Stored data entries:
= = = = = = =
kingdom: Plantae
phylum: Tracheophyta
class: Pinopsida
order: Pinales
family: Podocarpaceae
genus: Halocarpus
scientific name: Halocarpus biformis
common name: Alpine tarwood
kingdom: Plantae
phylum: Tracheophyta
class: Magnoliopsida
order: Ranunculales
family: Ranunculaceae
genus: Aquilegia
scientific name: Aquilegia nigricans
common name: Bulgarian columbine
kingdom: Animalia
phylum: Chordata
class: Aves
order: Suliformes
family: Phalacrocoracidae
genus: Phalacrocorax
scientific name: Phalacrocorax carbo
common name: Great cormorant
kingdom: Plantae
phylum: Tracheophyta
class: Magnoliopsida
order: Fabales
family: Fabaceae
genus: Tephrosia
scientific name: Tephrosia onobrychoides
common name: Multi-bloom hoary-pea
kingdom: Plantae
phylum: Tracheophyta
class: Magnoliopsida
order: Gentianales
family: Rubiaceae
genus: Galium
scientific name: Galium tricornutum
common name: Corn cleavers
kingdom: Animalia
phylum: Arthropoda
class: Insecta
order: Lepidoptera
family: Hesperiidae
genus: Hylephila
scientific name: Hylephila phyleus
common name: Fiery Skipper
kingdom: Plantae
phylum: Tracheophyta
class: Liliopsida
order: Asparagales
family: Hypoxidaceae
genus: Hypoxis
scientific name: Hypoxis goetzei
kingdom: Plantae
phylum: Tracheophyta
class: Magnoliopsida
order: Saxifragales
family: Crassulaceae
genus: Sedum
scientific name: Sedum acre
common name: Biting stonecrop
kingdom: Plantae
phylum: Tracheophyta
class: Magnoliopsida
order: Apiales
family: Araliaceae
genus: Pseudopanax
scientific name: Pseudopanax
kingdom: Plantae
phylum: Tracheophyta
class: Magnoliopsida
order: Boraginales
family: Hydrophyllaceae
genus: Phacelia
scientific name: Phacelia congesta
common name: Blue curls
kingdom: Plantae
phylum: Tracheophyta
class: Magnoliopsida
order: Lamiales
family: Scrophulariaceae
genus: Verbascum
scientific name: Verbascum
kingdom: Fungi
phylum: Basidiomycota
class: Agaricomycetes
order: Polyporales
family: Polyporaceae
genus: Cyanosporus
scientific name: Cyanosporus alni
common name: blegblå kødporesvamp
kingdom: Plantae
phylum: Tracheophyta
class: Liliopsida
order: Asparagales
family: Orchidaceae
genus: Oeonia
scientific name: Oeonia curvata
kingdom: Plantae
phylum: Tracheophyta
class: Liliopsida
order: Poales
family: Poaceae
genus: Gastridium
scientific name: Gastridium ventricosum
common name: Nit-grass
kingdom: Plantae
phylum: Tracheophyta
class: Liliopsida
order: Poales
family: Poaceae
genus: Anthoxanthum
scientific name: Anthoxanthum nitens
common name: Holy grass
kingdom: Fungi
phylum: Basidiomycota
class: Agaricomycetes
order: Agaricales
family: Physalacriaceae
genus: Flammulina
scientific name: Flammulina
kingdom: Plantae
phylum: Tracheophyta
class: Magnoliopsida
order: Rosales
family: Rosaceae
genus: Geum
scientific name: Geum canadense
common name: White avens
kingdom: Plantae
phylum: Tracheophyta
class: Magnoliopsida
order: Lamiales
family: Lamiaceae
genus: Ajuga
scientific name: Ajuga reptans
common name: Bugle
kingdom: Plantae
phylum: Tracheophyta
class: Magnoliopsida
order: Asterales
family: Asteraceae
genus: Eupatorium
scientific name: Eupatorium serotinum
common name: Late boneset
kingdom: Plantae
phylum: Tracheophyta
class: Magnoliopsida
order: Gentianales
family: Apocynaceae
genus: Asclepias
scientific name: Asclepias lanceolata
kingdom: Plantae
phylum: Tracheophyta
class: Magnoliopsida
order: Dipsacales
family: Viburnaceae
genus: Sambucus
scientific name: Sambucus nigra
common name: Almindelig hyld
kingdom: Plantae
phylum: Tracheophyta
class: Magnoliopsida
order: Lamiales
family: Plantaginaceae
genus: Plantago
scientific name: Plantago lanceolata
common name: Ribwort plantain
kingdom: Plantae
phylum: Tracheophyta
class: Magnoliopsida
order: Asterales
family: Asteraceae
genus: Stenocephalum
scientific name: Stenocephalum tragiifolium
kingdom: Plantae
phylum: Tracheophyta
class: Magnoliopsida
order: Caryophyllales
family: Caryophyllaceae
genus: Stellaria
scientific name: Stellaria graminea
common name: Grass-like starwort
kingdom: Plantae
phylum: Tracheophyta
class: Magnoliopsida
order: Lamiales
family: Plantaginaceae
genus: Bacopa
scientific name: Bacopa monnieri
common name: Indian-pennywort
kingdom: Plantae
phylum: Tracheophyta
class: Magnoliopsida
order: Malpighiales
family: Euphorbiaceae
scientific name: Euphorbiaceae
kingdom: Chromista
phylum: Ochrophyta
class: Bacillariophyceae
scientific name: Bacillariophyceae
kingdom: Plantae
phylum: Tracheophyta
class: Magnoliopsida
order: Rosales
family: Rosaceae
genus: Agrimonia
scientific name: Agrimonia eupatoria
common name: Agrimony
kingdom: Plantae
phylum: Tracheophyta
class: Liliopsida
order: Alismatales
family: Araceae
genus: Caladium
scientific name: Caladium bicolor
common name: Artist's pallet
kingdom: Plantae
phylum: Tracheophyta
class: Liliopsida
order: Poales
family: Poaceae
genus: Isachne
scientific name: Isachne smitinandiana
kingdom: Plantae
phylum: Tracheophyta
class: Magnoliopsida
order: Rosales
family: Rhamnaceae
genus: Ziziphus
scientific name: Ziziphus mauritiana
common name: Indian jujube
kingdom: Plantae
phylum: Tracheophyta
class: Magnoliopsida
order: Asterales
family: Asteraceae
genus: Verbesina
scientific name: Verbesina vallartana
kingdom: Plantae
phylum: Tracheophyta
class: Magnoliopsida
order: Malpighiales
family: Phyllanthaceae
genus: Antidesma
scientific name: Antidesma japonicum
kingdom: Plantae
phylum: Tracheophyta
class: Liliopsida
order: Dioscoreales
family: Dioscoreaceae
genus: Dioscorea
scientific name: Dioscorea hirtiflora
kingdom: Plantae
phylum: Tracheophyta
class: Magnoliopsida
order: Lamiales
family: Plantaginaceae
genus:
= = = = = = =
**Short problem**
Put every line of the material above into a numbered list, skipping any blank lines.

**Solution below**
1. kingdom: Plantae
2. phylum: Tracheophyta
3. class: Pinopsida
4. order: Pinales
5. family: Podocarpaceae
6. genus: Halocarpus
7. scientific name: Halocarpus biformis
8. common name: Alpine tarwood
9. kingdom: Plantae
10. phylum: Tracheophyta
11. class: Magnoliopsida
12. order: Ranunculales
13. family: Ranunculaceae
14. genus: Aquilegia
15. scientific name: Aquilegia nigricans
16. common name: Bulgarian columbine
17. kingdom: Animalia
18. phylum: Chordata
19. class: Aves
20. order: Suliformes
21. family: Phalacrocoracidae
22. genus: Phalacrocorax
23. scientific name: Phalacrocorax carbo
24. common name: Great cormorant
25. kingdom: Plantae
26. phylum: Tracheophyta
27. class: Magnoliopsida
28. order: Fabales
29. family: Fabaceae
30. genus: Tephrosia
31. scientific name: Tephrosia onobrychoides
32. common name: Multi-bloom hoary-pea
33. kingdom: Plantae
34. phylum: Tracheophyta
35. class: Magnoliopsida
36. order: Gentianales
37. family: Rubiaceae
38. genus: Galium
39. scientific name: Galium tricornutum
40. common name: Corn cleavers
41. kingdom: Animalia
42. phylum: Arthropoda
43. class: Insecta
44. order: Lepidoptera
45. family: Hesperiidae
46. genus: Hylephila
47. scientific name: Hylephila phyleus
48. common name: Fiery Skipper
49. kingdom: Plantae
50. phylum: Tracheophyta
51. class: Liliopsida
52. order: Asparagales
53. family: Hypoxidaceae
54. genus: Hypoxis
55. scientific name: Hypoxis goetzei
56. kingdom: Plantae
57. phylum: Tracheophyta
58. class: Magnoliopsida
59. order: Saxifragales
60. family: Crassulaceae
61. genus: Sedum
62. scientific name: Sedum acre
63. common name: Biting stonecrop
64. kingdom: Plantae
65. phylum: Tracheophyta
66. class: Magnoliopsida
67. order: Apiales
68. family: Araliaceae
69. genus: Pseudopanax
70. scientific name: Pseudopanax
71. kingdom: Plantae
72. phylum: Tracheophyta
73. class: Magnoliopsida
74. order: Boraginales
75. family: Hydrophyllaceae
76. genus: Phacelia
77. scientific name: Phacelia congesta
78. common name: Blue curls
79. kingdom: Plantae
80. phylum: Tracheophyta
81. class: Magnoliopsida
82. order: Lamiales
83. family: Scrophulariaceae
84. genus: Verbascum
85. scientific name: Verbascum
86. kingdom: Fungi
87. phylum: Basidiomycota
88. class: Agaricomycetes
89. order: Polyporales
90. family: Polyporaceae
91. genus: Cyanosporus
92. scientific name: Cyanosporus alni
93. common name: blegblå kødporesvamp
94. kingdom: Plantae
95. phylum: Tracheophyta
96. class: Liliopsida
97. order: Asparagales
98. family: Orchidaceae
99. genus: Oeonia
100. scientific name: Oeonia curvata
101. kingdom: Plantae
102. phylum: Tracheophyta
103. class: Liliopsida
104. order: Poales
105. family: Poaceae
106. genus: Gastridium
107. scientific name: Gastridium ventricosum
108. common name: Nit-grass
109. kingdom: Plantae
110. phylum: Tracheophyta
111. class: Liliopsida
112. order: Poales
113. family: Poaceae
114. genus: Anthoxanthum
115. scientific name: Anthoxanthum nitens
116. common name: Holy grass
117. kingdom: Fungi
118. phylum: Basidiomycota
119. class: Agaricomycetes
120. order: Agaricales
121. family: Physalacriaceae
122. genus: Flammulina
123. scientific name: Flammulina
124. kingdom: Plantae
125. phylum: Tracheophyta
126. class: Magnoliopsida
127. order: Rosales
128. family: Rosaceae
129. genus: Geum
130. scientific name: Geum canadense
131. common name: White avens
132. kingdom: Plantae
133. phylum: Tracheophyta
134. class: Magnoliopsida
135. order: Lamiales
136. family: Lamiaceae
137. genus: Ajuga
138. scientific name: Ajuga reptans
139. common name: Bugle
140. kingdom: Plantae
141. phylum: Tracheophyta
142. class: Magnoliopsida
143. order: Asterales
144. family: Asteraceae
145. genus: Eupatorium
146. scientific name: Eupatorium serotinum
147. common name: Late boneset
148. kingdom: Plantae
149. phylum: Tracheophyta
150. class: Magnoliopsida
151. order: Gentianales
152. family: Apocynaceae
153. genus: Asclepias
154. scientific name: Asclepias lanceolata
155. kingdom: Plantae
156. phylum: Tracheophyta
157. class: Magnoliopsida
158. order: Dipsacales
159. family: Viburnaceae
160. genus: Sambucus
161. scientific name: Sambucus nigra
162. common name: Almindelig hyld
163. kingdom: Plantae
164. phylum: Tracheophyta
165. class: Magnoliopsida
166. order: Lamiales
167. family: Plantaginaceae
168. genus: Plantago
169. scientific name: Plantago lanceolata
170. common name: Ribwort plantain
171. kingdom: Plantae
172. phylum: Tracheophyta
173. class: Magnoliopsida
174. order: Asterales
175. family: Asteraceae
176. genus: Stenocephalum
177. scientific name: Stenocephalum tragiifolium
178. kingdom: Plantae
179. phylum: Tracheophyta
180. class: Magnoliopsida
181. order: Caryophyllales
182. family: Caryophyllaceae
183. genus: Stellaria
184. scientific name: Stellaria graminea
185. common name: Grass-like starwort
186. kingdom: Plantae
187. phylum: Tracheophyta
188. class: Magnoliopsida
189. order: Lamiales
190. family: Plantaginaceae
191. genus: Bacopa
192. scientific name: Bacopa monnieri
193. common name: Indian-pennywort
194. kingdom: Plantae
195. phylum: Tracheophyta
196. class: Magnoliopsida
197. order: Malpighiales
198. family: Euphorbiaceae
199. scientific name: Euphorbiaceae
200. kingdom: Chromista
201. phylum: Ochrophyta
202. class: Bacillariophyceae
203. scientific name: Bacillariophyceae
204. kingdom: Plantae
205. phylum: Tracheophyta
206. class: Magnoliopsida
207. order: Rosales
208. family: Rosaceae
209. genus: Agrimonia
210. scientific name: Agrimonia eupatoria
211. common name: Agrimony
212. kingdom: Plantae
213. phylum: Tracheophyta
214. class: Liliopsida
215. order: Alismatales
216. family: Araceae
217. genus: Caladium
218. scientific name: Caladium bicolor
219. common name: Artist's pallet
220. kingdom: Plantae
221. phylum: Tracheophyta
222. class: Liliopsida
223. order: Poales
224. family: Poaceae
225. genus: Isachne
226. scientific name: Isachne smitinandiana
227. kingdom: Plantae
228. phylum: Tracheophyta
229. class: Magnoliopsida
230. order: Rosales
231. family: Rhamnaceae
232. genus: Ziziphus
233. scientific name: Ziziphus mauritiana
234. common name: Indian jujube
235. kingdom: Plantae
236. phylum: Tracheophyta
237. class: Magnoliopsida
238. order: Asterales
239. family: Asteraceae
240. genus: Verbesina
241. scientific name: Verbesina vallartana
242. kingdom: Plantae
243. phylum: Tracheophyta
244. class: Magnoliopsida
245. order: Malpighiales
246. family: Phyllanthaceae
247. genus: Antidesma
248. scientific name: Antidesma japonicum
249. kingdom: Plantae
250. phylum: Tracheophyta
251. class: Liliopsida
252. order: Dioscoreales
253. family: Dioscoreaceae
254. genus: Dioscorea
255. scientific name: Dioscorea hirtiflora
256. kingdom: Plantae
257. phylum: Tracheophyta
258. class: Magnoliopsida
259. order: Lamiales
260. family: Plantaginaceae
261. genus:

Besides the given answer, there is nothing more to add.